As mentioned, cogging is intrinsic. Magnetic iron meets strong magnets. The result is attraction. The approach to minimize this is to add more and more poles. That reduces but not eliminates the effect.
The second flaw is the torque ripple coming from the usual block-commutation. That is well reduced by sinusoidal commutation. This is the reason, why we are here in the community.
To prove everything that was posted here I set up a little experiment. I took my worst motor. A 52BL02 with 4 magnet (2PP) and 3 slots. Then I tuned the PI. First I changed the encoder. From 9 to 12 and at last to 14 bit. Antun is absolutely right: its a matter of timing. The higher the resolution the higher the smoothness. The disadvantage is the higher MCU-load. I used a Nucleo, so the problem is not to big.
So I kept the AS5048 at 14bit and played with the torque. And also Owens advice was absolutely correct. The higher the positioning torque the higher the smoothness.

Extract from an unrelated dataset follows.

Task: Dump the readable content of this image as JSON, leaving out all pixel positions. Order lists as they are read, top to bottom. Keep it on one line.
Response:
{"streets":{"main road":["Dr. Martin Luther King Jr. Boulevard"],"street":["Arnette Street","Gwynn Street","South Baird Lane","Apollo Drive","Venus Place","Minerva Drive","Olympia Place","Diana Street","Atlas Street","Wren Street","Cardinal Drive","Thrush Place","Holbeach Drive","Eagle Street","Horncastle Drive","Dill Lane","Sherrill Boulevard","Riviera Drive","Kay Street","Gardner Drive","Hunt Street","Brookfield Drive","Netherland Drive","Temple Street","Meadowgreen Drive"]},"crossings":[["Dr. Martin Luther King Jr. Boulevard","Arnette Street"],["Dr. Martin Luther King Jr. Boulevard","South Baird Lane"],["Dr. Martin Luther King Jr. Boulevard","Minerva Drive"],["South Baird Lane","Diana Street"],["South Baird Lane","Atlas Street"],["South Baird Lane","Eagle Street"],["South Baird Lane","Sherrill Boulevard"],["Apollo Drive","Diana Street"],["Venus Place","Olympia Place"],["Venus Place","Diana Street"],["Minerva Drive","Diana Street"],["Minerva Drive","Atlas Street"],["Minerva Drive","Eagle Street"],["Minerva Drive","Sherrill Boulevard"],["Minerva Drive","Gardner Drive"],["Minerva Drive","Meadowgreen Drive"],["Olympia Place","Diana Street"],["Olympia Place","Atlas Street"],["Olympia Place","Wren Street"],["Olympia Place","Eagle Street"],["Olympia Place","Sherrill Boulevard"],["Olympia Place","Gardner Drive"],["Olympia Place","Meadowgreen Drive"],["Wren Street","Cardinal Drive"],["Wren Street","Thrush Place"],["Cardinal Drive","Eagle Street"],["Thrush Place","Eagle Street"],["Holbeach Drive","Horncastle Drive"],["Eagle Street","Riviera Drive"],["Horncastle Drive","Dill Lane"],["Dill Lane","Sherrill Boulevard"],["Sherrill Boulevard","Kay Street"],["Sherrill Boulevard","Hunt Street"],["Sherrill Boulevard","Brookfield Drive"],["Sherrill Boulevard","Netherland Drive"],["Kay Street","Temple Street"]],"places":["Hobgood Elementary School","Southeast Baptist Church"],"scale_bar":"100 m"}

The good thing is that even bad motors can be made smooth by adjusting the system a little. I reached a good behavior at 0.05 rad/s. I made a short video to show you the result:
You pay for the good behavior with inefficiency. You can not use the torque you need to run the motor, only. You have to add some energy to overcome the cogging. But this is not important for positioning.
There is another option. To vary the energy (current) related to the motor geometry(poles/slots) and rotation angle. Not a big deal but it makes the setup much more difficult and reduces the execution speed. I guess that is called anti-cogging algorithm.